Second Harvest Food Bank of Silicon Valley is serving twice as many people now as before the pandemic, according to CEO Leslie Bacho. She said that they’re providing food for half a million people a month, and more than half of the folks receiving food from the bank are coming for the first time.

“So many of our clients depend on school breakfasts and school lunch for their kids,” Bacho said. “And even though most of our schools have been providing grab-and-go lunches, sometimes multiple meals a day, it's still been a real challenge for families to access this. And of course, so many people are struggling either from a loss of jobs or from just having their hours cut. And so that Pandemic EBT was really critical.”

Bacho also pointed out that since the cost of living in the Bay Area is so high, and many peoples’ financial situations are rapidly deteriorating, many who need help don’t even qualify for benefits. 

“So many families in our community need assistance who aren't eligible, because they are above the federal poverty level, which is very low for our community, where the cost of living is so high,” Bacho said.

Cannon said that school nutrition programs are also struggling to adapt to the new rules and find ways to serve the kids. She said that she believes schools will face challenges as some consider adopting hybrid learning models, while also dealing with decreased finances and increased safety measures.

“Because a lot of kids will be eating in the classroom, our school nutrition program directors are going to have to figure out a way to check the eligibility of each child in the classroom; it’s probably going to create a lot of stigma around meals even more so than we already have,” she said. 

Andrew Raphael, a family engagement coordinator at the Parent Services Project, helped families enroll in P-EBT, and said he is concerned about children getting enough food in the coming school year without the benefit. He said that while he was grateful that the benefit helped so many children, he was also disappointed that it left out preschool-age children, who normally get free and reduced lunch at public preschools.

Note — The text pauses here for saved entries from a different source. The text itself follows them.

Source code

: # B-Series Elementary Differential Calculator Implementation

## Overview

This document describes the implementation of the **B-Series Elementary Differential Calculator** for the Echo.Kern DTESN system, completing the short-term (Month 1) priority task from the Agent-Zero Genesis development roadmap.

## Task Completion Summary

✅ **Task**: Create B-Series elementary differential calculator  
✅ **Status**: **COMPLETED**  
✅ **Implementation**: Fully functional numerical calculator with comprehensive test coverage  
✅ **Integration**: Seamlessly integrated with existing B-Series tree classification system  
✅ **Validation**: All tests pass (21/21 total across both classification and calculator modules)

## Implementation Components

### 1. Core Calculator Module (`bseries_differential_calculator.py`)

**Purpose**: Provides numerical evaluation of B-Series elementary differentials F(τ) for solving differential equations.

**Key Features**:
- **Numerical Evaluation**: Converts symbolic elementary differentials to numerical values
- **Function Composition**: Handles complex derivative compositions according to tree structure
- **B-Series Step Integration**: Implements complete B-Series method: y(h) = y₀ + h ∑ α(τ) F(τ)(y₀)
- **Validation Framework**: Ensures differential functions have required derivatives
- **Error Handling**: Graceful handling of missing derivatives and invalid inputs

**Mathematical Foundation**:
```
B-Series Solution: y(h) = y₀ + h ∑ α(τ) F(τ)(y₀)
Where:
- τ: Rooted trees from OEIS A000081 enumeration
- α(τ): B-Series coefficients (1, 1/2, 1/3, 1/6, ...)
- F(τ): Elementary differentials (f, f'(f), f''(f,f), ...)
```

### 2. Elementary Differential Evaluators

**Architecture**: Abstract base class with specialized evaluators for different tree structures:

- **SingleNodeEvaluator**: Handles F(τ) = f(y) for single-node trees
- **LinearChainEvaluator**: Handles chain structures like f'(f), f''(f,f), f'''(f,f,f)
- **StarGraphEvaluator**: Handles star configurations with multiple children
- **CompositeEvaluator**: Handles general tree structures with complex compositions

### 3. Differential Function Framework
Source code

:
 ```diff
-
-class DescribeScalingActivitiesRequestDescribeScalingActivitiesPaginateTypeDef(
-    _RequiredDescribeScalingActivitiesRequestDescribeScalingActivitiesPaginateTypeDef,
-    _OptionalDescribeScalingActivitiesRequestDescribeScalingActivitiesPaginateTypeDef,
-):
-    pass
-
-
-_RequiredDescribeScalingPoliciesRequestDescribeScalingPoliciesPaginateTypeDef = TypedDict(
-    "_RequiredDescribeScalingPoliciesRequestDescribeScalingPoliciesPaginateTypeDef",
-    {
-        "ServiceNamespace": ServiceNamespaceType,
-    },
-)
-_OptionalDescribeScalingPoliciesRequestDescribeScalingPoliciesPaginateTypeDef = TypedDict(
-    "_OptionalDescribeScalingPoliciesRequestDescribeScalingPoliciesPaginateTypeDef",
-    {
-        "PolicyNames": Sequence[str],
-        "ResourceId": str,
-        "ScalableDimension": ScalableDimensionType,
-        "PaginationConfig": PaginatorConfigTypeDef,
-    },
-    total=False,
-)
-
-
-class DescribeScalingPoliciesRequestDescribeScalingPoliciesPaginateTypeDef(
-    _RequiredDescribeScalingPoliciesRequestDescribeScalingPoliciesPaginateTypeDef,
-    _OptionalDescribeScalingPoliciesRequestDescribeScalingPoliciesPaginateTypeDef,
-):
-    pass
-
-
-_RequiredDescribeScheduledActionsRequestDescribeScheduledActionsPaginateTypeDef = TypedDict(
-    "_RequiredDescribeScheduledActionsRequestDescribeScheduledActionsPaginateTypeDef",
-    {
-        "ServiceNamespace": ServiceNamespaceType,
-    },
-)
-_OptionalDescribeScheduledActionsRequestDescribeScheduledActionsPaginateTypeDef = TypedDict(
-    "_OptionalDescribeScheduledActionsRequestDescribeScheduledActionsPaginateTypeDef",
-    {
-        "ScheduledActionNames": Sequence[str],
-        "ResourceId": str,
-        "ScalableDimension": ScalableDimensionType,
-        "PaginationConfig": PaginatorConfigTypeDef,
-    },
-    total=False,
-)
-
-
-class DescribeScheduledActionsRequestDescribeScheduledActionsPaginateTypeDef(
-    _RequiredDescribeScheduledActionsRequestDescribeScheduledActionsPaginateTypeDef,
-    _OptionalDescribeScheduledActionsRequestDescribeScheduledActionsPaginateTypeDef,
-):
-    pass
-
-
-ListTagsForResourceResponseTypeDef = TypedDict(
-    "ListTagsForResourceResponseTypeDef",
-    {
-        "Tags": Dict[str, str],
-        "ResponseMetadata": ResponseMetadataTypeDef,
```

He also noted that when he was helping families enroll in the benefit, many were nervous to apply due to their immigration status, even though the benefit is contingent upon household income, and does not factor in a child’s immigration status. 

Meg Davidson, the director of policy and advocacy at the SF-Marin Food Bank, said that she believes people living in mixed-immigration households are facing the most food hardship at the moment, as they don’t qualify for many benefits, and there is also a lot of fear surrounding using benefits they do qualify for. 

Vindiola said that her neighbor, who could have gotten P-EBT as they were eligible, didn’t because they were scared due to their immigration status.

A mother of three who lives in San Rafael, who did not feel comfortable giving her name due to fear surrounding government benefits, said through a translator that the uncertainty of not knowing how long the kids are going to be at home, and when they'll be able to get school lunch again, is tough. She also said that she is still waiting for one of her cards to arrive, and that it will be a huge help once it does.

“It would be great if it was extended into next school year,” she said. “Because these two boys, they really need the food for the next school year.”